OK, CBD doesn’t get you high. What happens when it begins to course through one’s system and finds those CB2 receptors? Well, one main benefit CBD has for us it that’s an anti-inflammatory. An inflammation is, by definition, an imbalance, something that throws us out of homeostasis. CBD helps restore balance, in part by promoting the natural cannabinoids produced in our bodies. This is so important because inflammation is a prominent figure in conditions such as arthritis, fibromyalgia, sciatica, and some headaches.
Naturally, CBD is to be associated with the ECS and its CB2 receptors. However, it also has the ability to bind with other receptors.
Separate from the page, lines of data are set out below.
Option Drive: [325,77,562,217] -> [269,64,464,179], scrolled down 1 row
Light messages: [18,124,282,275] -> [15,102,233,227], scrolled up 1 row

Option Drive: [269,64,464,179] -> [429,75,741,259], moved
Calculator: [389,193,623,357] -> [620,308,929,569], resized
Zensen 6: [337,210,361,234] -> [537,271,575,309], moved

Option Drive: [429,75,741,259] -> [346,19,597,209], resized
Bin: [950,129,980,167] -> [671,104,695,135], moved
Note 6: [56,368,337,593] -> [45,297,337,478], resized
And that is one of the biggest things about CBD. For one, it has the ability to bind with opioid receptors. Now, when a relatively-mild substance like CBD finds some bonds with opioid receptors, it doesn’t do anything nearly as dramatic as heroin does. But, without being addictive and while being much less dangerous, CBD does something that Fentanyl and other opioids do—it relieves pain. So, it is more medicinal than recreational, with pain relief rather than psychoactive action. Many people use it to ease themselves off of prescription opioids, and find it to be valuable in that role.
A second type of receptor that CBD is now increasingly-known to bind with is serotonin receptors. Serotonin helps people experience sensations of positivity, hope, less anxiety, etc. For this reason, CBD is becoming associated with anti-depressant properties, though it’s an area still under study.
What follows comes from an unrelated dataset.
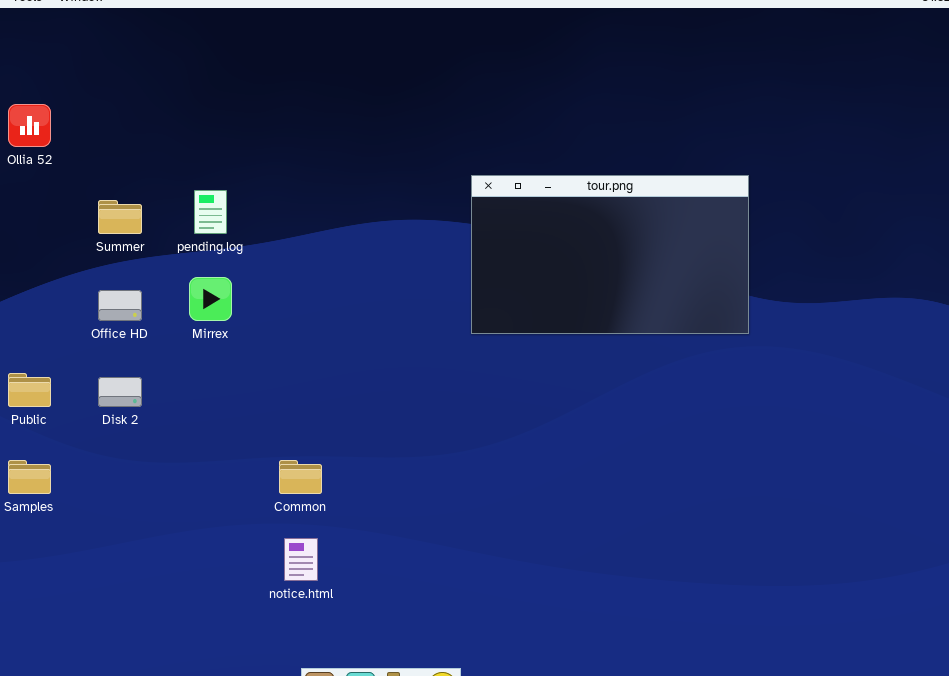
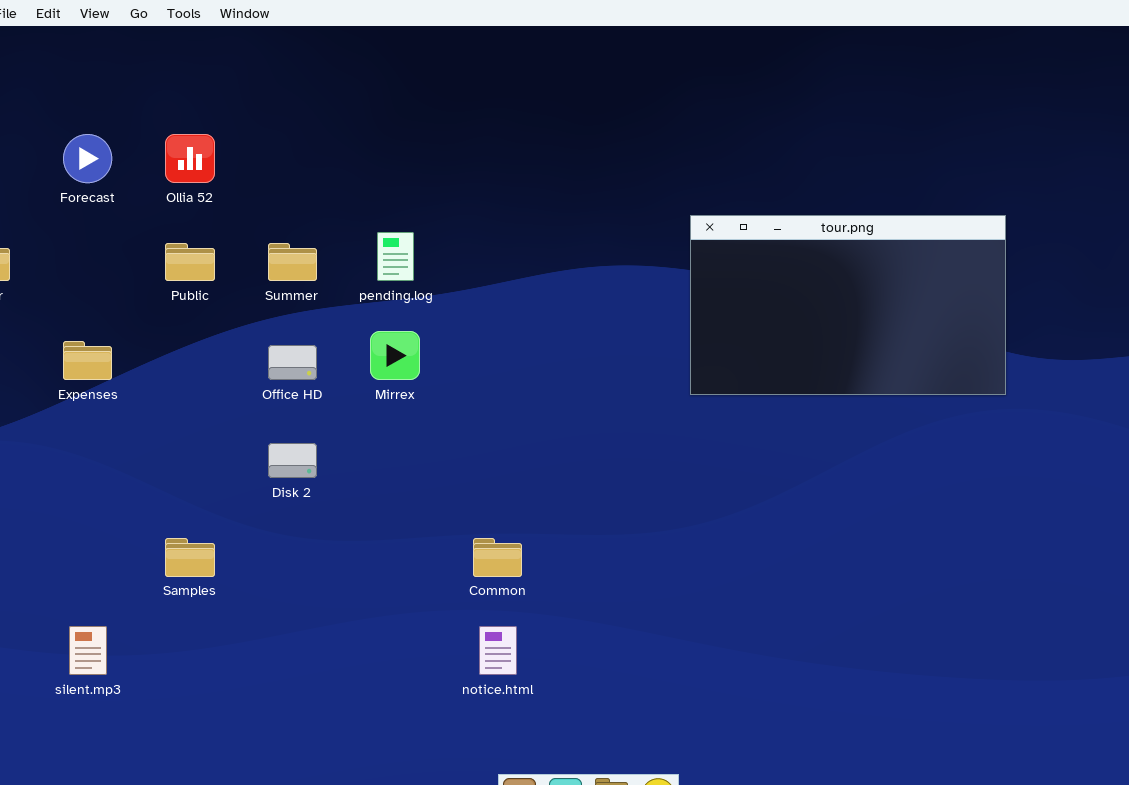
Public: [8,373,51,407] -> [165,243,215,281], moved

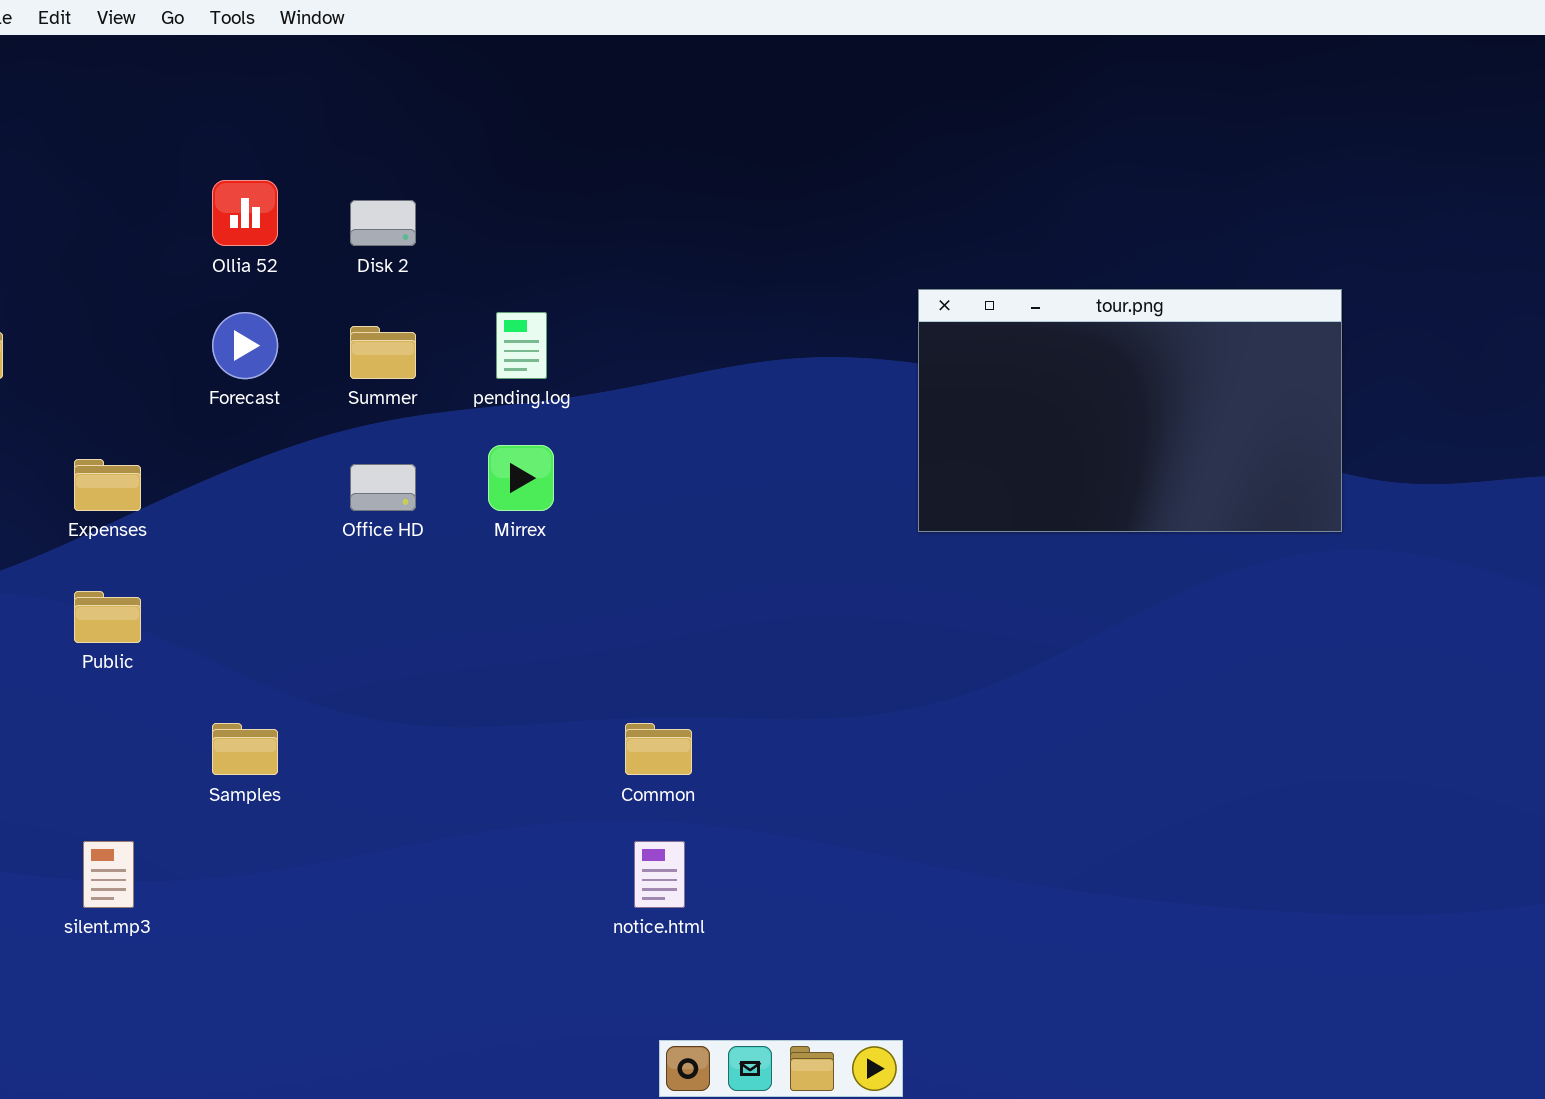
Forecast: [63,134,112,183] -> [212,312,278,379], moved
Public: [165,243,215,281] -> [74,591,141,643], moved
Disk 2: [268,443,317,478] -> [350,200,416,246], moved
Therefore, we can see that CBD generally makes people feel good—but because it isn’t binding with CB1 it doesn’t cause a high. This should be a relief to folks who are afraid of being impaired while at work, while driving, etc. A “high” can fairly be described as a matter of various brain cells being interfered with or thrown somewhat out of balance, just in a way that happens to produce euphoria. What CBD does involves bringing things into a balance, so pleasant sensations one feels are due to the brain and central nervous system being brought much closer to their correct functioning.
CBD and Relaxation
As we continue to explore how CBD makes a person feel, another benefit to a lot of people is relaxation or a lack of stress. This is where we have to continue to remember that CBD works with a natural part of our systems, the ECS, which gives us the incredible and indispensable benefit of homeostasis. We have fight-or-flight impulses in our brain to help us recognize danger and get revved up enough to spring into action. In a world with very little in the way of wild animals coming after us or other attacks, a mild form of this response being triggered is experienced as stress.
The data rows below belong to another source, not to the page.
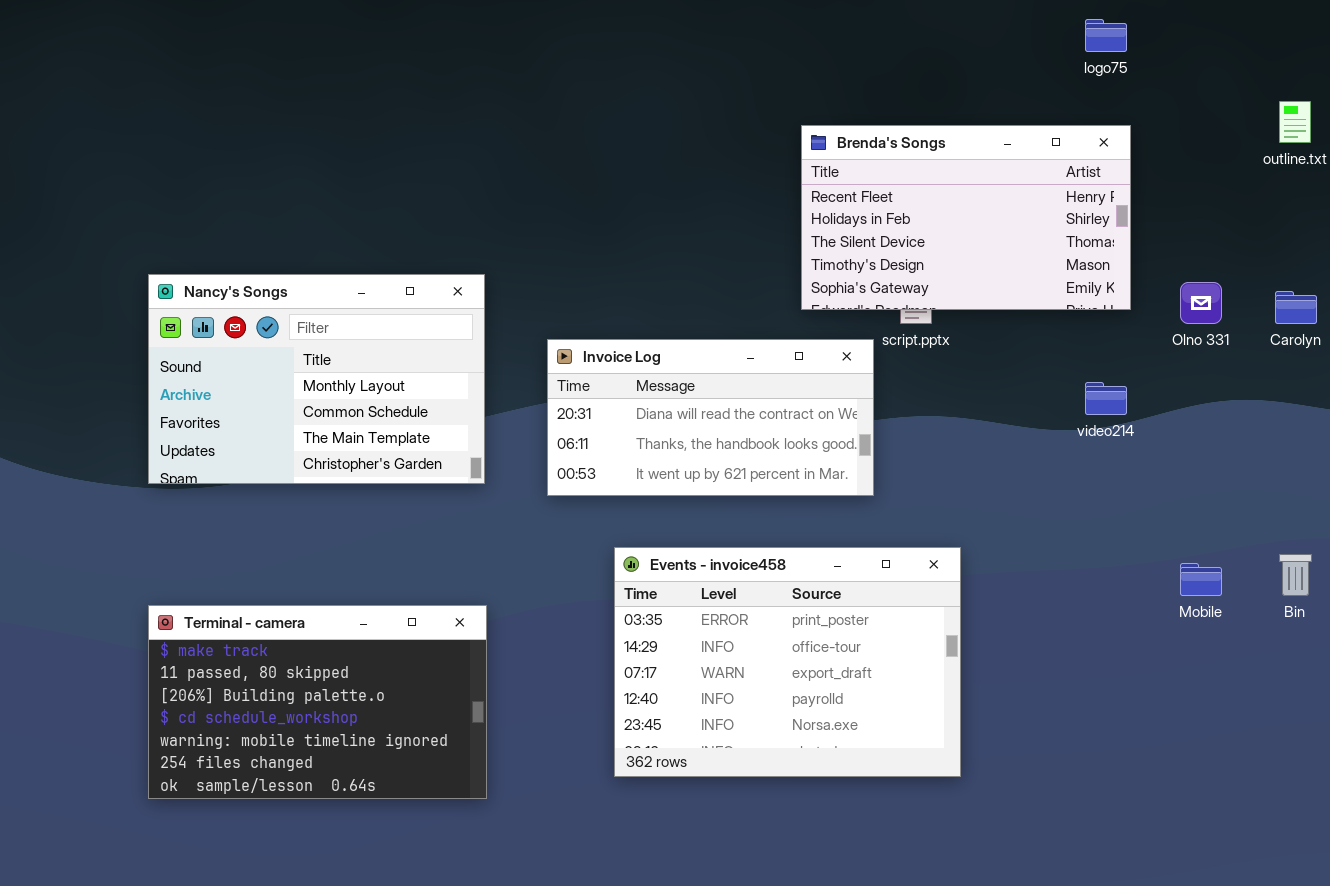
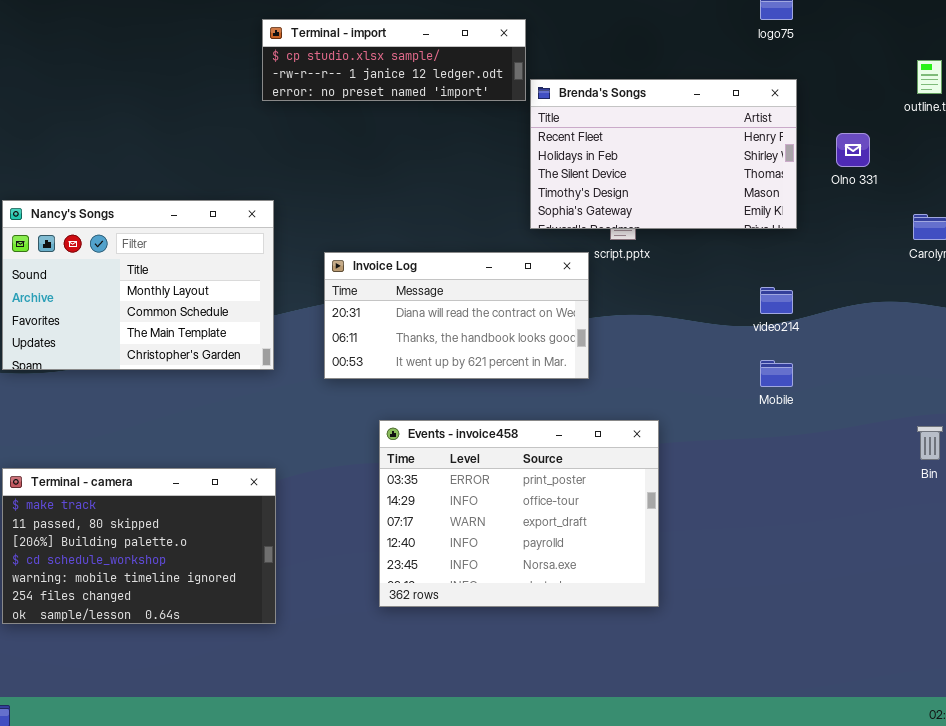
Terminal - import: none -> [262,19,526,101], opened
Olno 331: [1180,282,1222,324] -> [836,133,870,167], moved
Mobile: [1180,563,1222,596] -> [760,360,793,387], moved

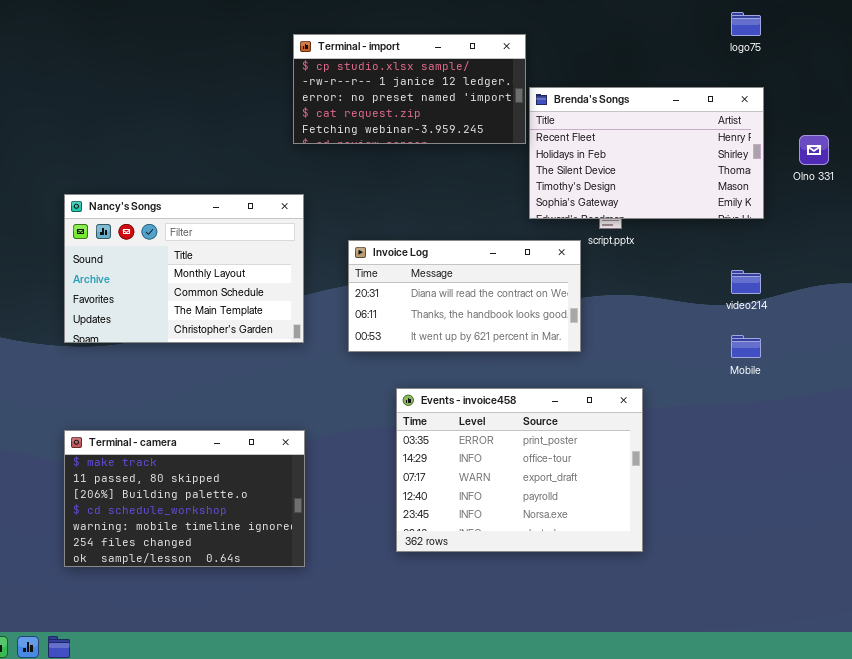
Terminal - import: [262,19,526,101] -> [293,34,526,144], resized

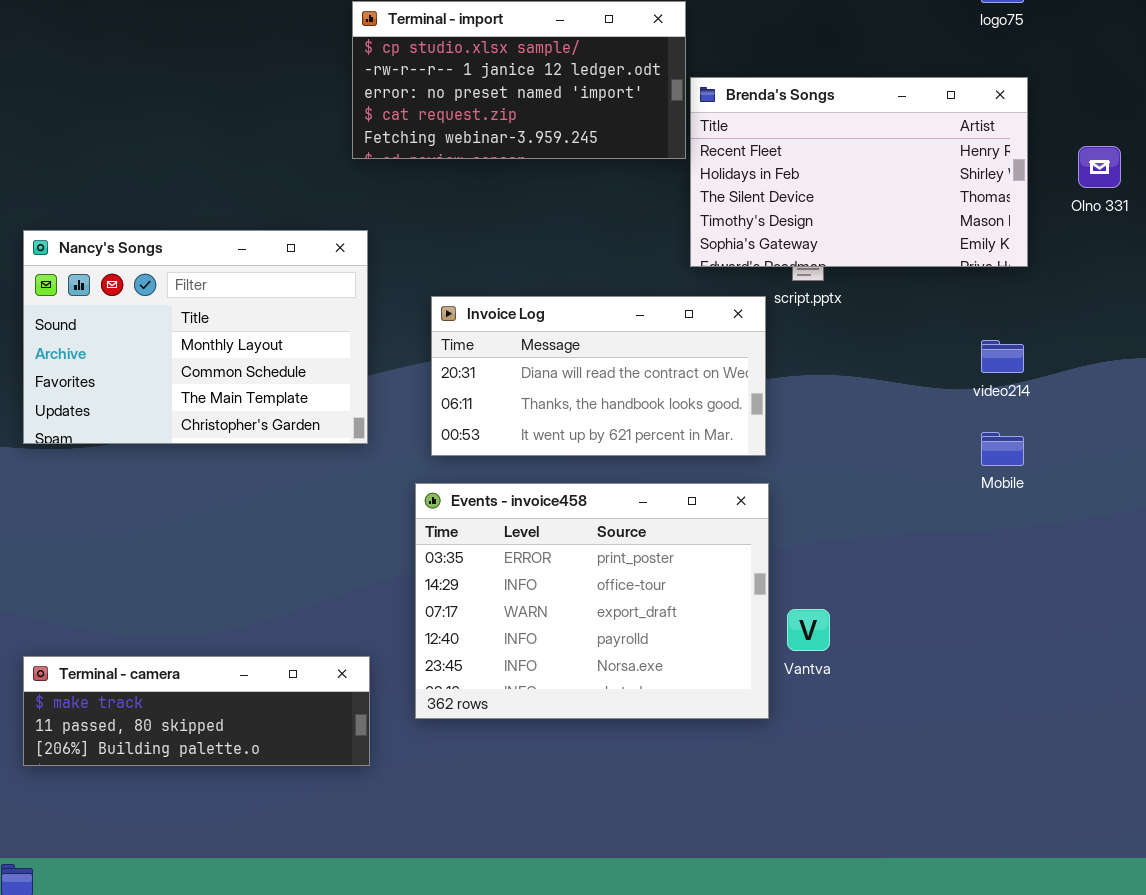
Events - invoice458: [396,388,643,552] -> [415,483,769,719], moved
Terminal - camera: [64,430,305,567] -> [23,656,370,766], resized

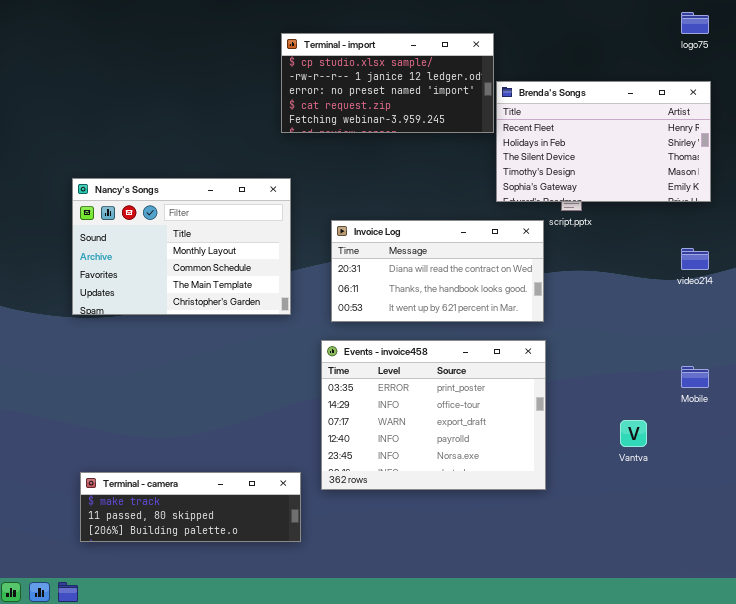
Mobile: [981,432,1024,466] -> [681,366,709,388], moved
Vantva: [787,609,830,651] -> [620,420,647,447], moved
Terminal - camera: [23,656,370,766] -> [80,472,301,542], moved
In short, CBD makes sure that our stress chemicals aren’t cranked up too high When a person takes a moderate to large amount of CBD throughout the day, he or she will probably feel “mellow” or relaxed. Ideally, this won’t come with drowsiness. While people often take CBD for insomnia, that doesn’t make it a sedative—it’s not a knock-out pill, but an anti-stressor. Stress is essentially the main cause of insomnia, so CBD helps a person who can’t get to sleep by relieving stress. Actual mileage will vary, but people generally enjoy relaxation from CBD without also feeling drowsy or sleepy.
Therefore, it is true that after taking CBD, people will feel, in addition to pain relief, some pleasant sensations. However, it’s not a “high” that can be confused with impairment.